DESCRIPTION OF THE TASK >> Copy out every line of the material below with no changes to wording, spelling, punctuation, or line order.

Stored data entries
== Segment start ==
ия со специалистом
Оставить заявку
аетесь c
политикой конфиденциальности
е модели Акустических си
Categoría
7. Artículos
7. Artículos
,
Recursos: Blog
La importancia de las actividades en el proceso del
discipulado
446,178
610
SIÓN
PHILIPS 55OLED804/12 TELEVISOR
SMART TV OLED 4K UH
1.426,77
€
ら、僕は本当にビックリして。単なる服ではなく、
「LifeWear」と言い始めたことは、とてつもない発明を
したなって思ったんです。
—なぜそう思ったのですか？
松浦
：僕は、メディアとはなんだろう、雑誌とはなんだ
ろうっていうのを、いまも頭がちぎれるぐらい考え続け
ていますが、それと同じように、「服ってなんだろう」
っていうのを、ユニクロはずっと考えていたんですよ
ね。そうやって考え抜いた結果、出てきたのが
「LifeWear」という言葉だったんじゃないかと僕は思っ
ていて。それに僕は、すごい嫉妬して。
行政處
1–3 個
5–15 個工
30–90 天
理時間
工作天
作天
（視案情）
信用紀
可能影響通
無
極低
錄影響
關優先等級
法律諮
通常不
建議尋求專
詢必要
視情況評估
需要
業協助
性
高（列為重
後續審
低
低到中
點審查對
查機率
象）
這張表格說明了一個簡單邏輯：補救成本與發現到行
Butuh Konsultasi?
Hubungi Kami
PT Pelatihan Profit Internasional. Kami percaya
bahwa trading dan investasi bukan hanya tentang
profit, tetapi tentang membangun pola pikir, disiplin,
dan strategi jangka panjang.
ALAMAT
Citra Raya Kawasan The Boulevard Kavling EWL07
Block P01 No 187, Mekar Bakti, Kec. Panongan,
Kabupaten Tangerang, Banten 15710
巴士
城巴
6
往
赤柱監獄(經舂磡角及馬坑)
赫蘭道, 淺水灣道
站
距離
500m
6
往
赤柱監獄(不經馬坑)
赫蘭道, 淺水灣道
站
== Segment end ==
RESULT >>
ия со специалистом
Оставить заявку
аетесь c
политикой конфиденциальности
е модели Акустических си
Categoría
7. Artículos
7. Artículos
,
Recursos: Blog
La importancia de las actividades en el proceso del
discipulado
446,178
610
SIÓN
PHILIPS 55OLED804/12 TELEVISOR
SMART TV OLED 4K UH
1.426,77
€
ら、僕は本当にビックリして。単なる服ではなく、
「LifeWear」と言い始めたことは、とてつもない発明を
したなって思ったんです。
—なぜそう思ったのですか？
松浦
：僕は、メディアとはなんだろう、雑誌とはなんだ
ろうっていうのを、いまも頭がちぎれるぐらい考え続け
ていますが、それと同じように、「服ってなんだろう」
っていうのを、ユニクロはずっと考えていたんですよ
ね。そうやって考え抜いた結果、出てきたのが
「LifeWear」という言葉だったんじゃないかと僕は思っ
ていて。それに僕は、すごい嫉妬して。
行政處
1–3 個
5–15 個工
30–90 天
理時間
工作天
作天
（視案情）
信用紀
可能影響通
無
極低
錄影響
關優先等級
法律諮
通常不
建議尋求專
詢必要
視情況評估
需要
業協助
性
高（列為重
後續審
低
低到中
點審查對
查機率
象）
這張表格說明了一個簡單邏輯：補救成本與發現到行
Butuh Konsultasi?
Hubungi Kami
PT Pelatihan Profit Internasional. Kami percaya
bahwa trading dan investasi bukan hanya tentang
profit, tetapi tentang membangun pola pikir, disiplin,
dan strategi jangka panjang.
ALAMAT
Citra Raya Kawasan The Boulevard Kavling EWL07
Block P01 No 187, Mekar Bakti, Kec. Panongan,
Kabupaten Tangerang, Banten 15710
巴士
城巴
6
往
赤柱監獄(經舂磡角及馬坑)
赫蘭道, 淺水灣道
站
距離
500m
6
往
赤柱監獄(不經馬坑)
赫蘭道, 淺水灣道
站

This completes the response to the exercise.